I jerked up and looked around in a wider view than I had taken a second ago. Had the cover of the forest screwed my sense of time flow that badly? It was not as if I was some expert like the explorers in adventure books who always seemed to know the time by the position of the sun, but I usually knew when the day was getting old. I looked back in the general direction of my house and then up toward the jobsite above us. The sun was filtered through the trees the same as it had been all day. Of course it was. The sun didn't go down until seven or eight at the end of the summer. I could have gone at least another hour and a half until I noticed any difference at all. My thinking was behind the eight-ball here, and I cursed myself for it. Worse, Ma had bought me a watch and I always forgot to wear it. I think it was on my bookshelf next to a ceramic mug I made in fourth grade, but I wasn't sure. It would have been easy to convince myself that I never wore the thing because it got in the way or I thought it looked snobby, but it wasn't that easy. I was simply too lazy to remember to put it on. Then, I was forever asking my friends what time it was like a begging little idiot. My whole life was one step behind, and it was self-inflicted.

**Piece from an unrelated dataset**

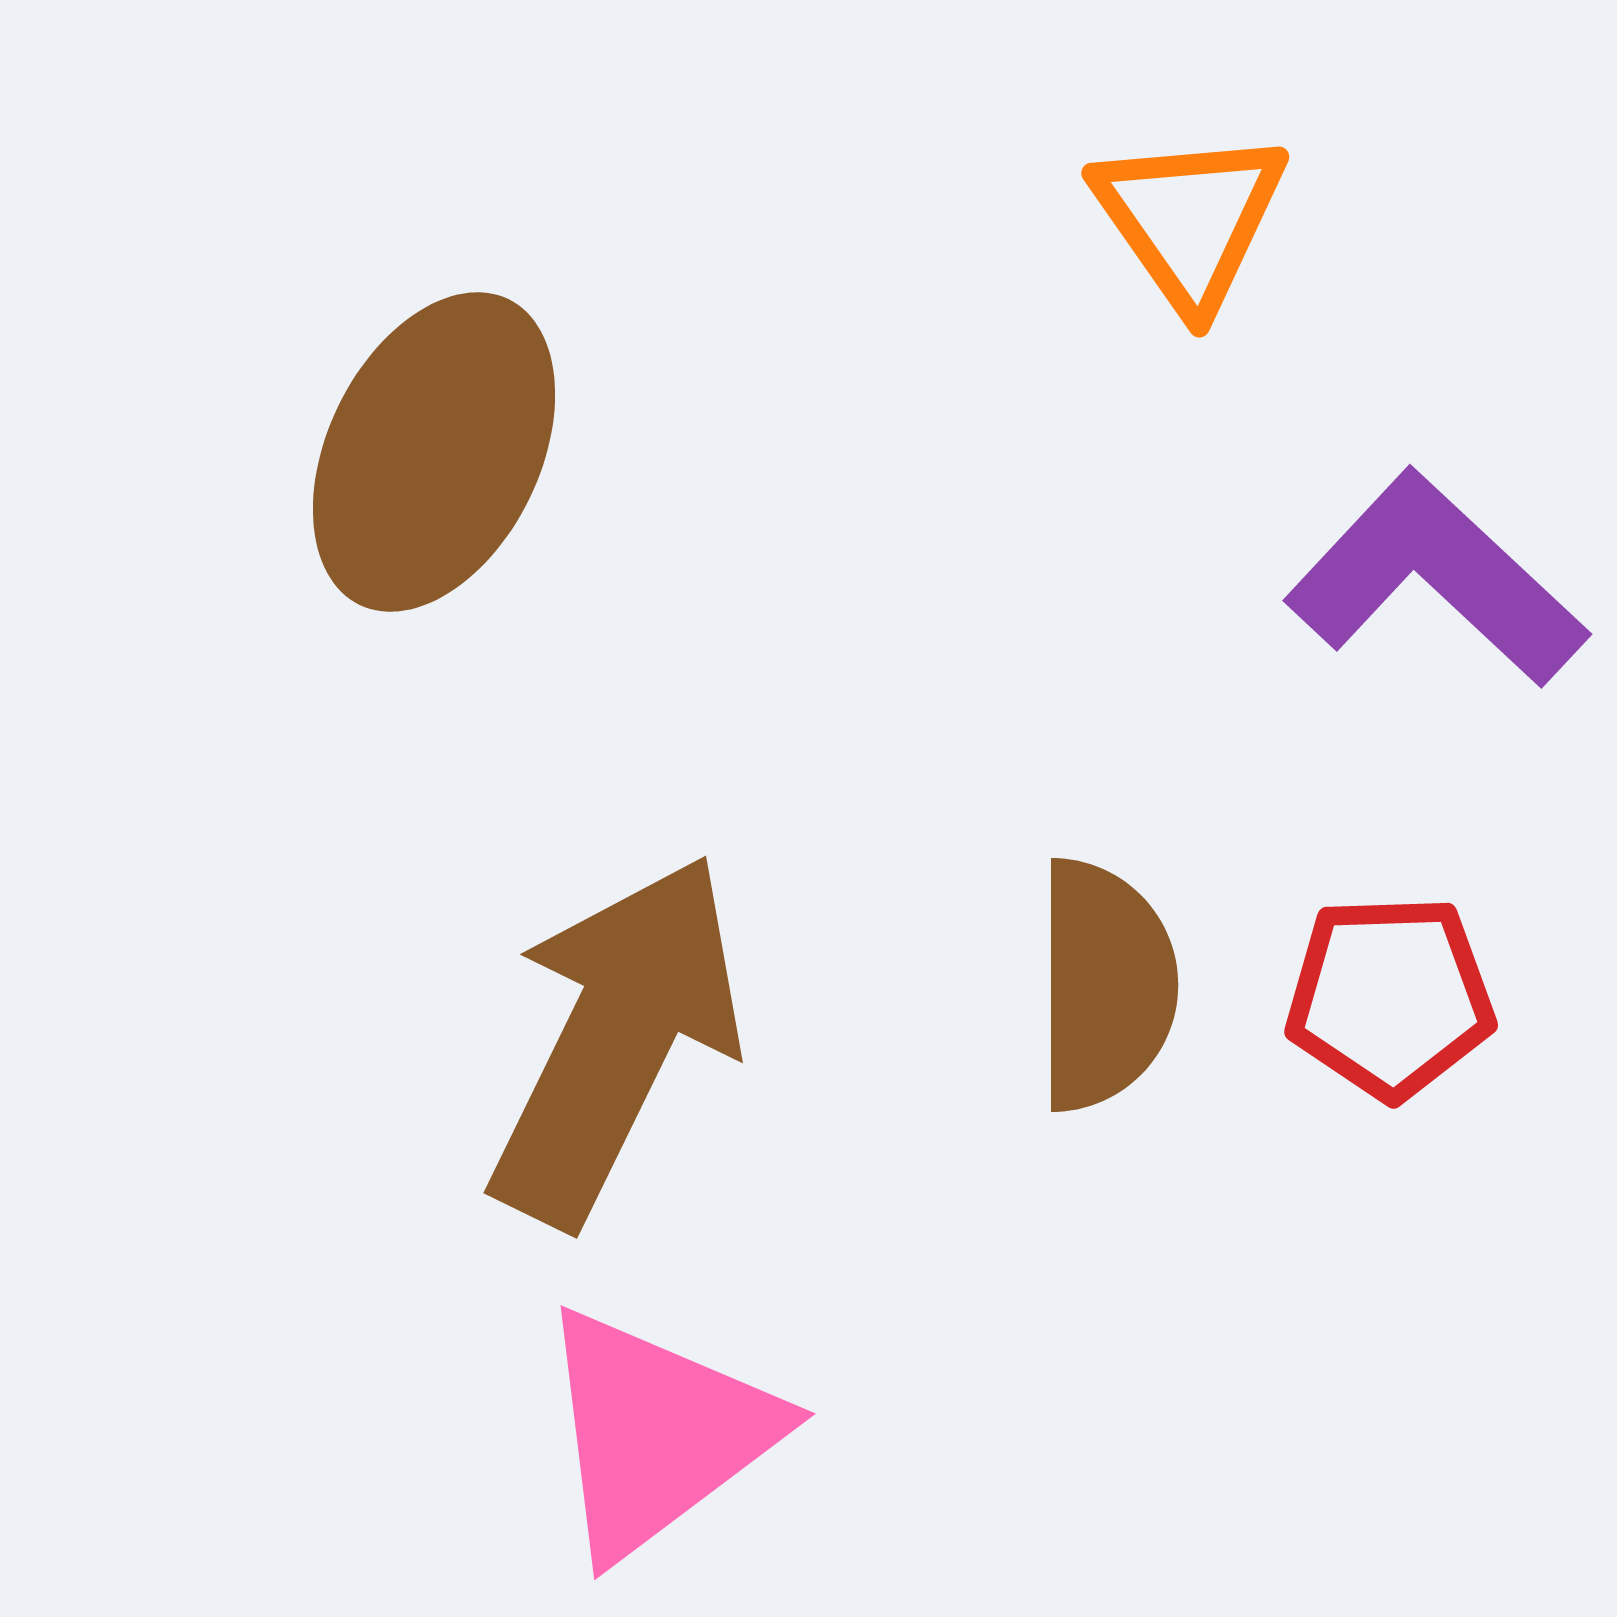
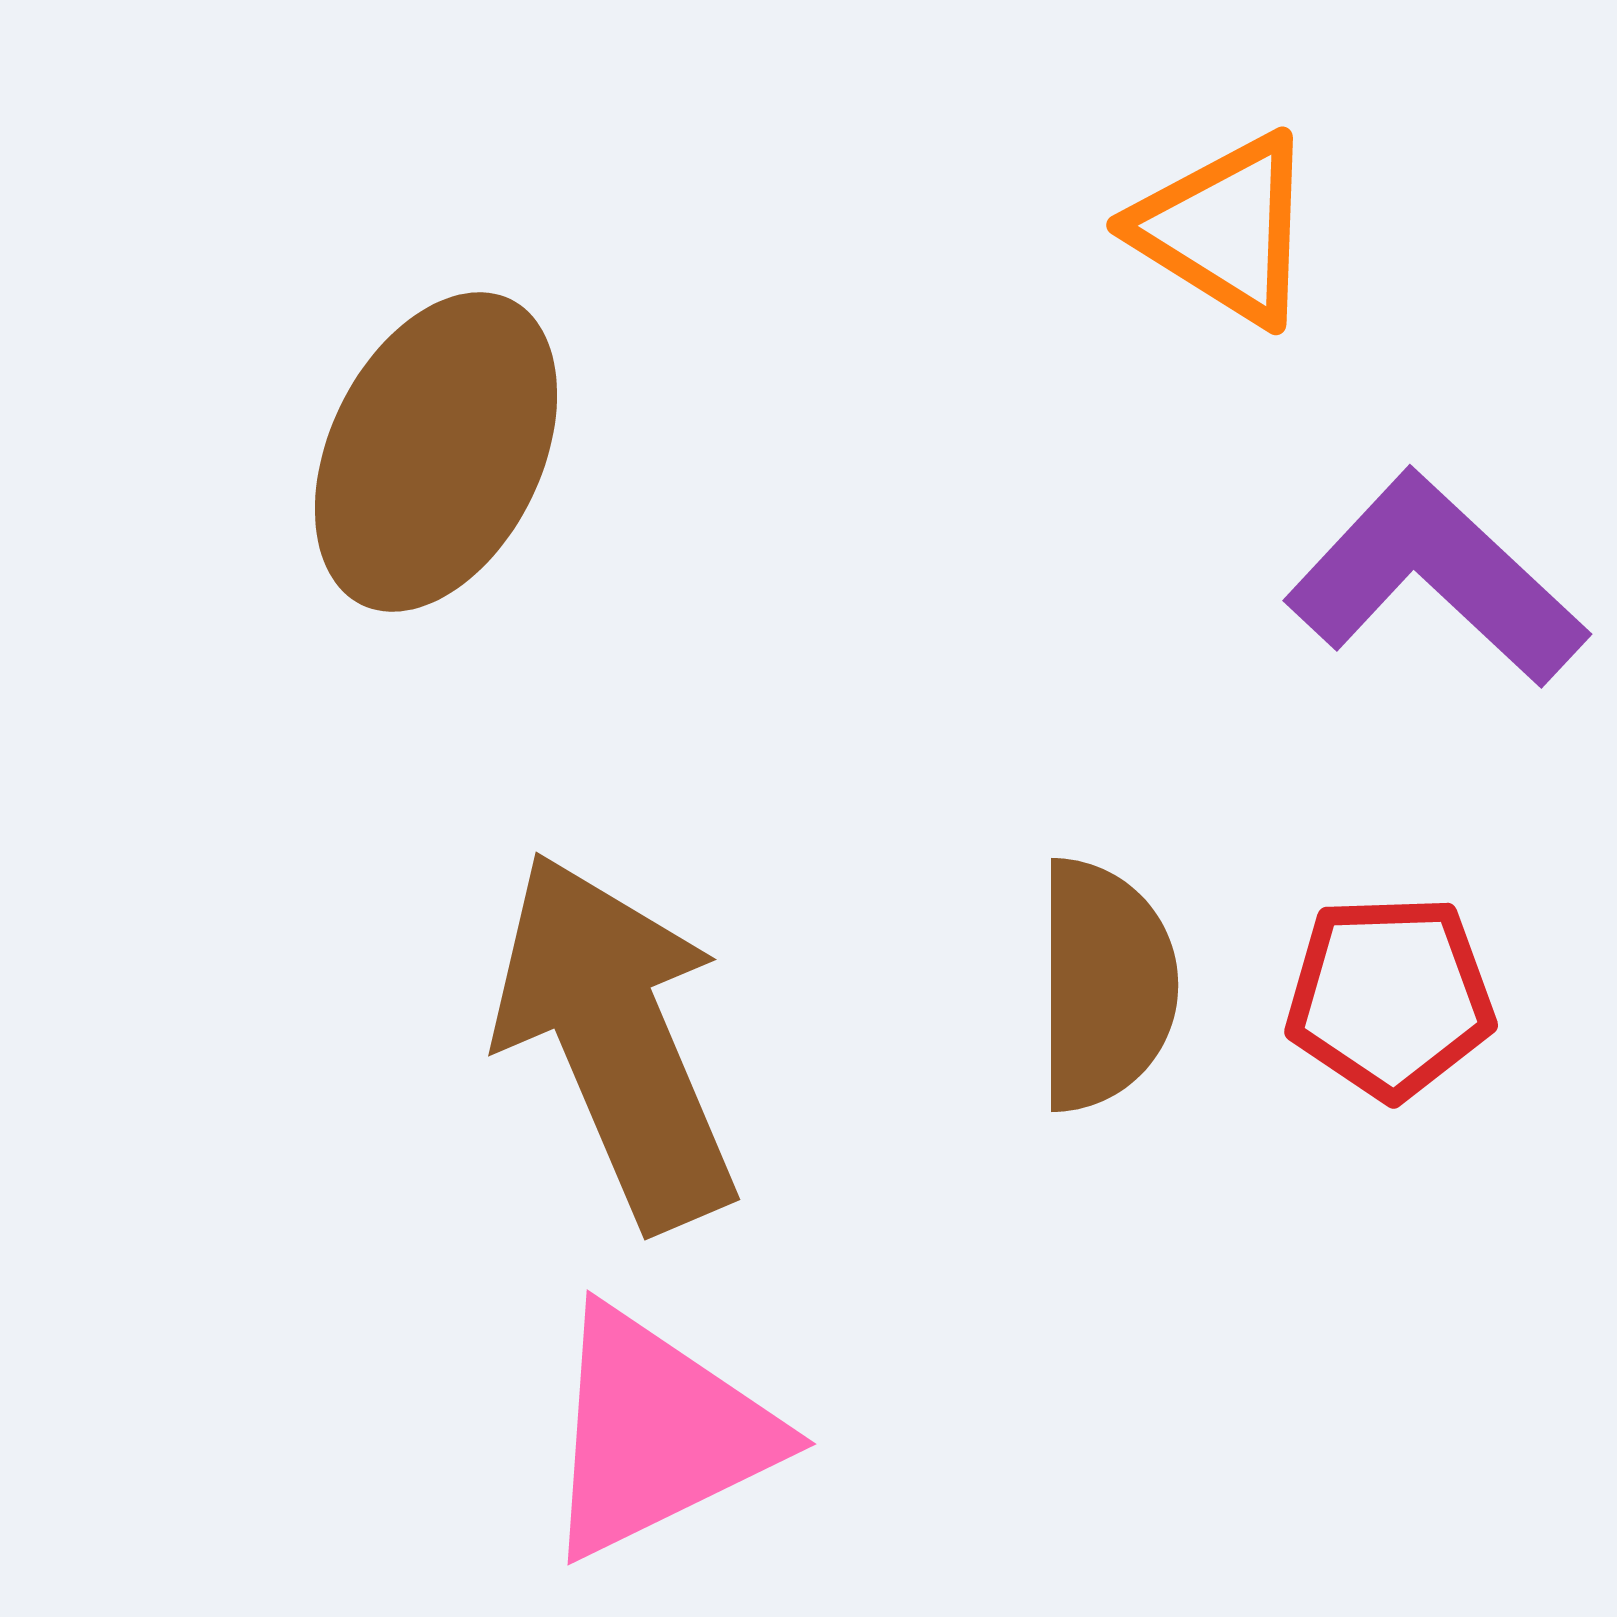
orange triangle: moved 35 px right, 10 px down; rotated 23 degrees counterclockwise
brown ellipse: moved 2 px right
brown arrow: rotated 49 degrees counterclockwise
pink triangle: rotated 11 degrees clockwise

I threw down my shovel. Kyle had ceased digging as well and he was gazing into the hole.
"Looks almost ready," he said. "Almost."
"What?" I said. "Uh, Kyle, I just dug up a watch and it's getting close to five o'clock here." I took a good look into the grave and saw that we had actually filled it three quarters of the way. It seemed good enough to me and I suddenly burst into action. Last-minute business, chop-chop. I was dimly aware that I hadn't asked permission or advice, but the time factor had forced me to independence. Kyle stuck the point of his shovel into the ground, and leaned on the D-handle with his elbow. I believe he was smiling.
I vaulted up the rooted path. The sun made me wince and I spread my index finger and thumb to make a visor. The Honda had left a trail of tire marks. I ran up and dragged my feet across the evidence. Dust rose. I coughed a few times. There were imprints running through the wildflowers as well, but I couldn't straighten all of the broken flowers of the world, now could I? With nothing leading up to the impressions they would be a mystery. An unnoticed one, I hoped.